**Page text**
Re: [PATCH v19 13/27] x86/sgx: Add wrappers for ENCLS leaf functions

Jarkko Sakkinen <jarkko.sakkinen@xxxxxxxxxxxxxxx> · Thu, 21 Mar 2019 16:51:53 +0200

On Tue, Mar 19, 2019 at 12:59:07PM -0700, Sean Christopherson wrote:
> On Sun, Mar 17, 2019 at 11:14:42PM +0200, Jarkko Sakkinen wrote:
> > ENCLS is an umbrella instruction for a variety of cpl0 SGX functions.
> > The ENCLS function that is executed is specified in EAX, with each
> > function potentially having more leaf-specific operands beyond EAX.
> > ENCLS introduces its own (positive value) error codes that (some)
> > leafs use to return failure information in EAX.  Leafs that return
> > an error code also modify RFLAGS.  And finally, ENCLS generates
> > ENCLS-specific non-fatal #GPs and #PFs, i.e. a bug-free kernel may
> > encounter faults on ENCLS that must be handled gracefully.
> > 
> > Because of the complexity involved in encoding ENCLS and handling its
> > assortment of failure paths, executing any given leaf is not a simple
> > matter of emitting ENCLS.

**Dataset extract**
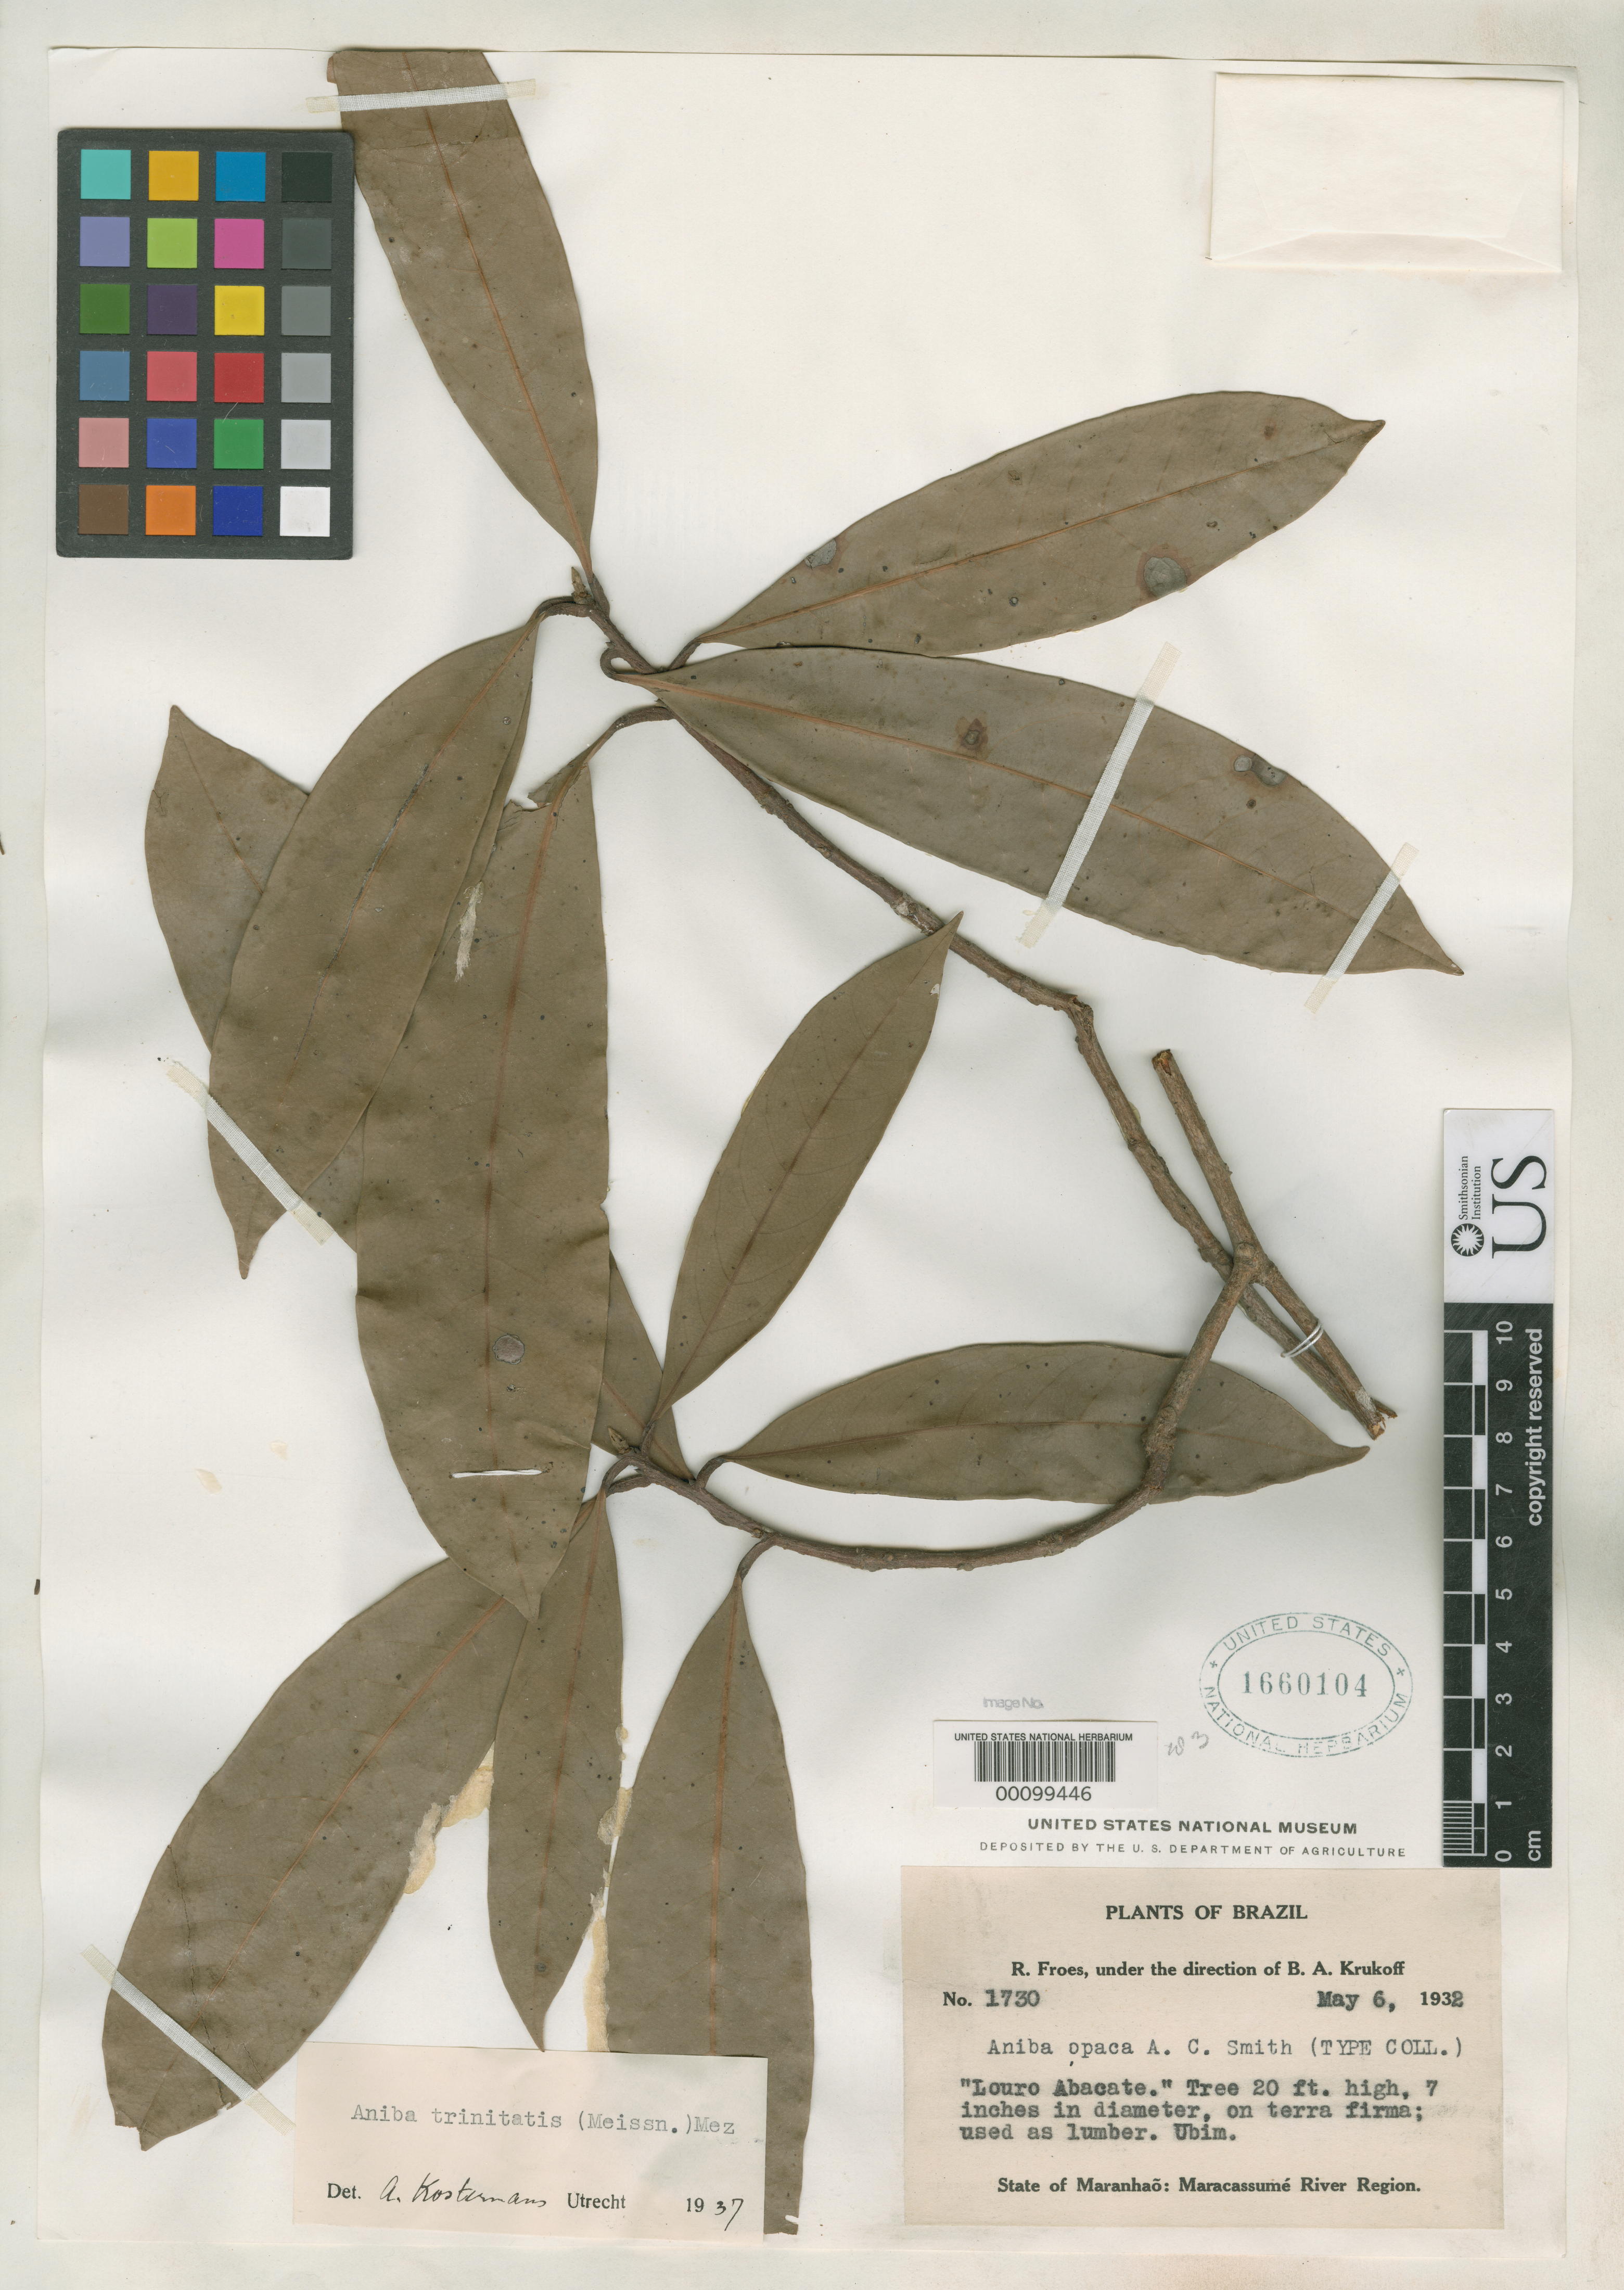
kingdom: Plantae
==
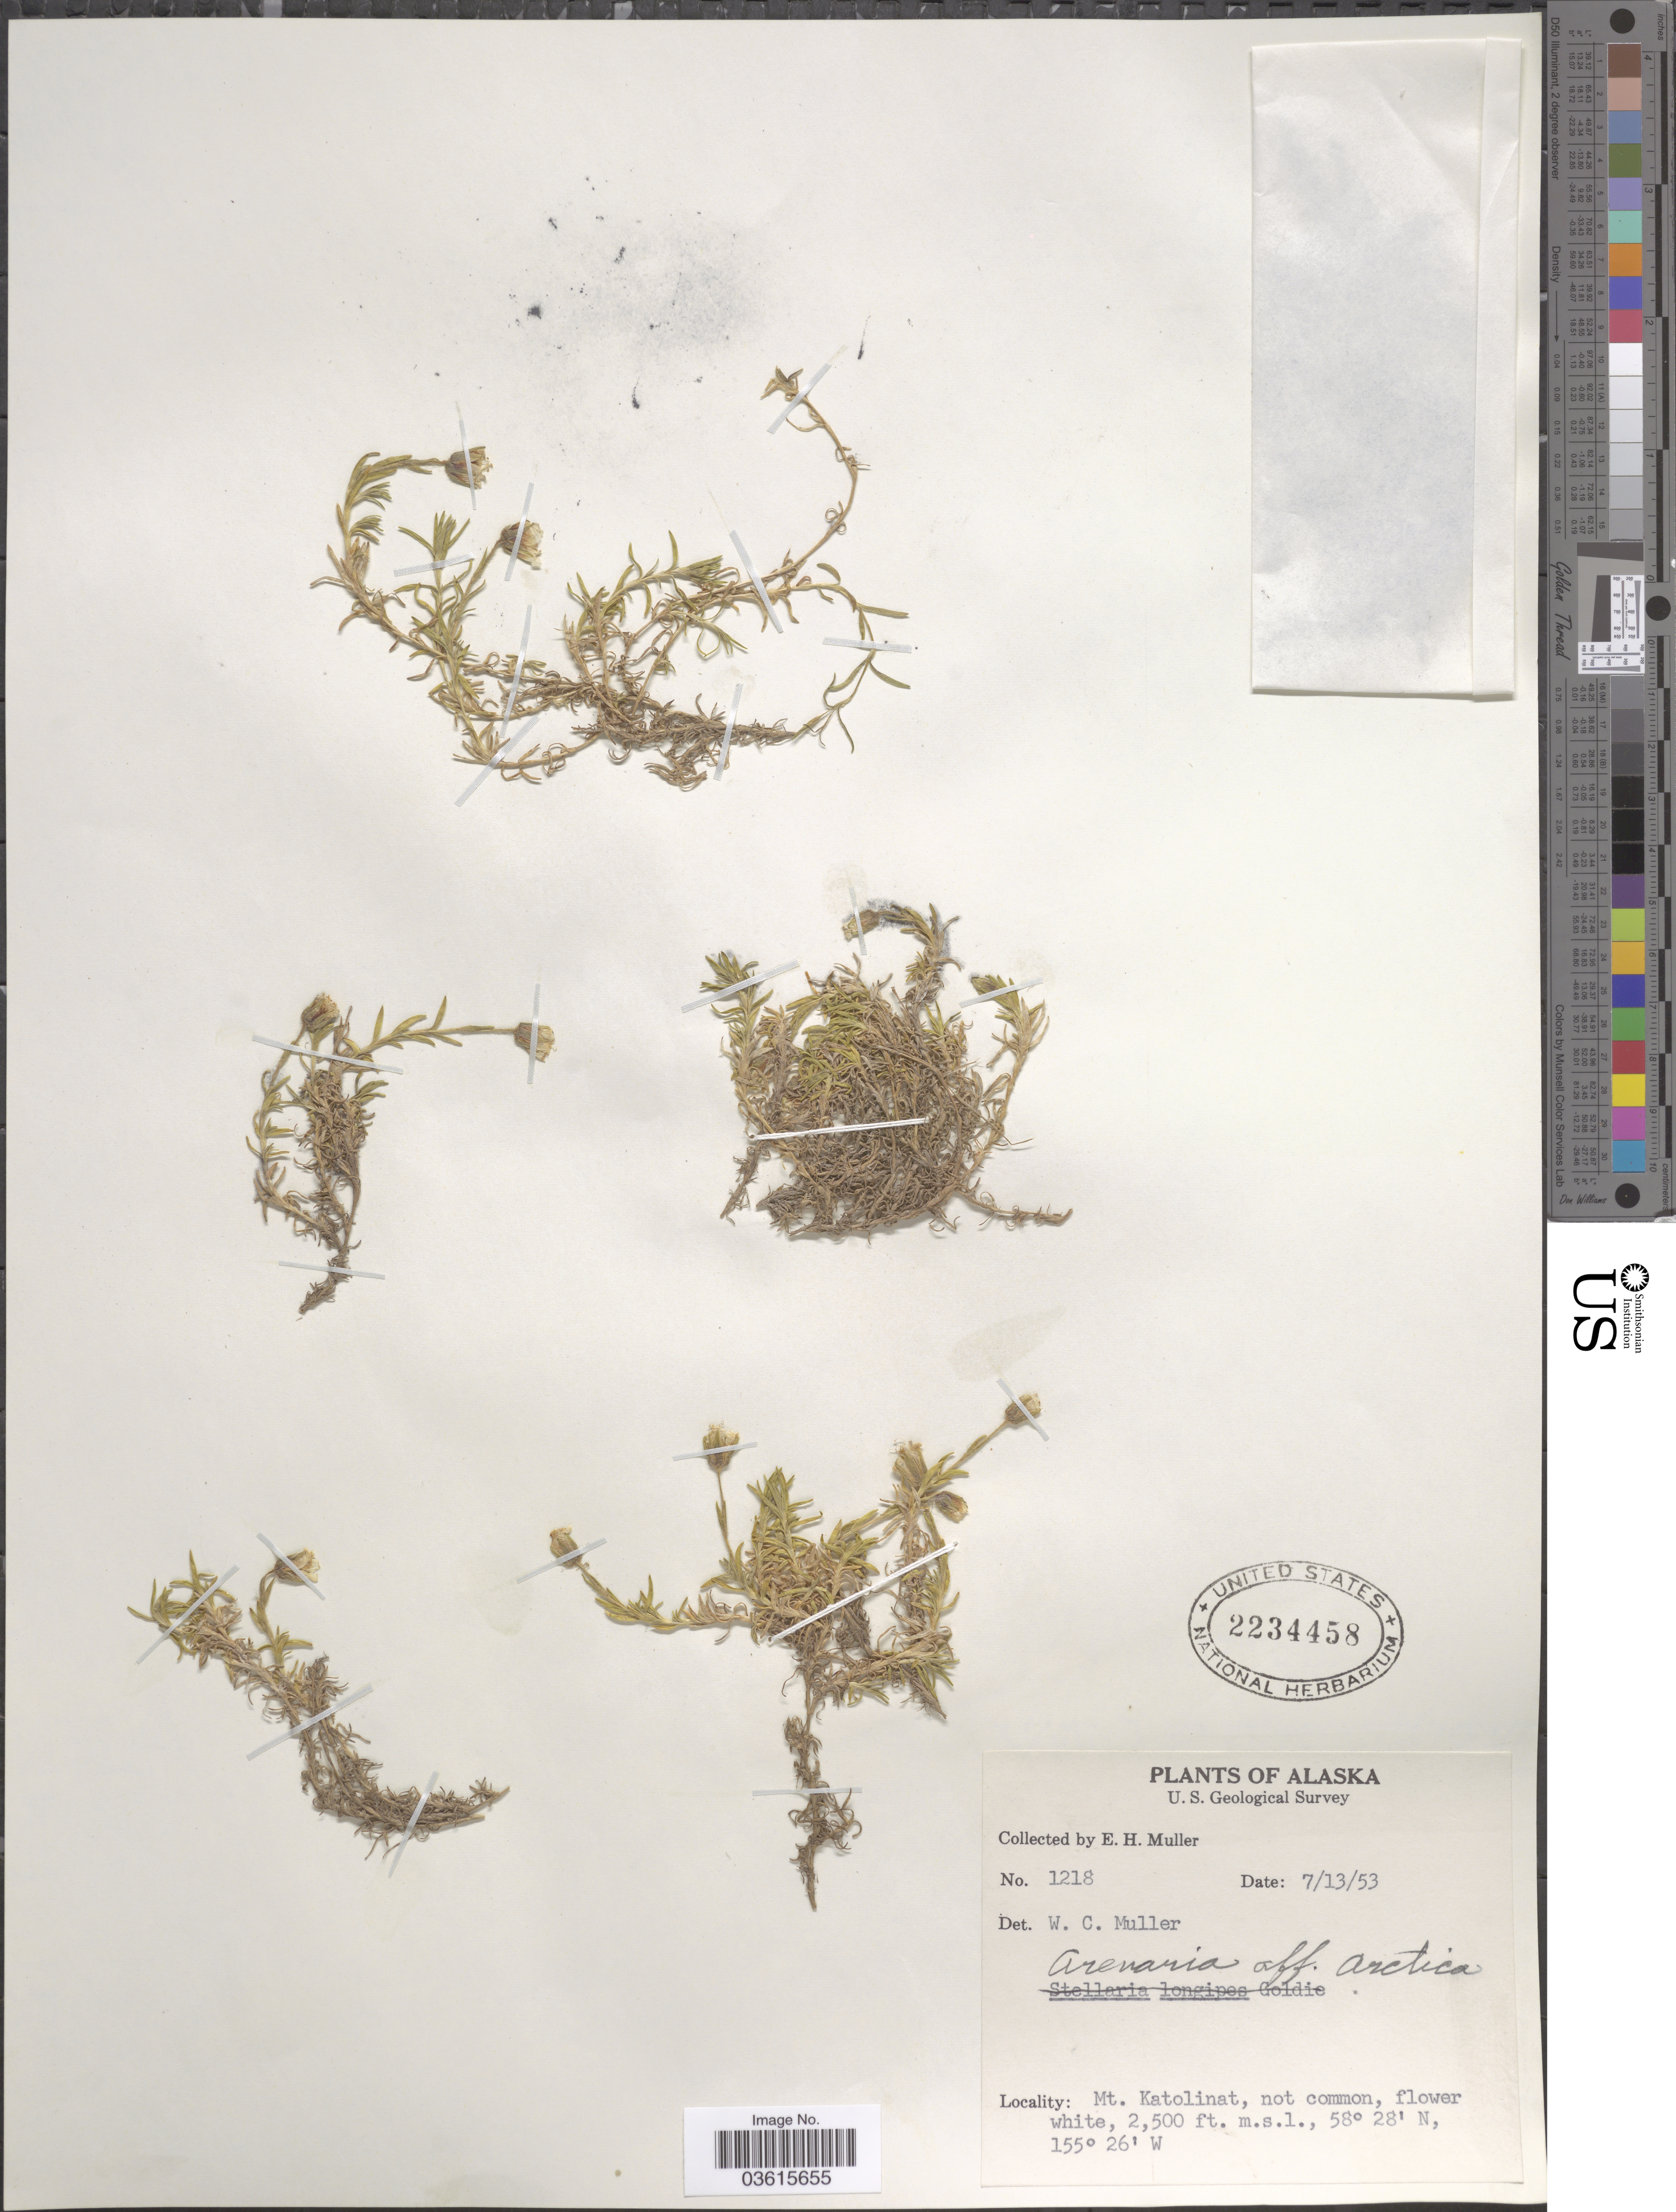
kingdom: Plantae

**What this task involves**
In the message about ENCLS wrappers, which register specifies the ENCLS function that is executed?

**Reply**
EAX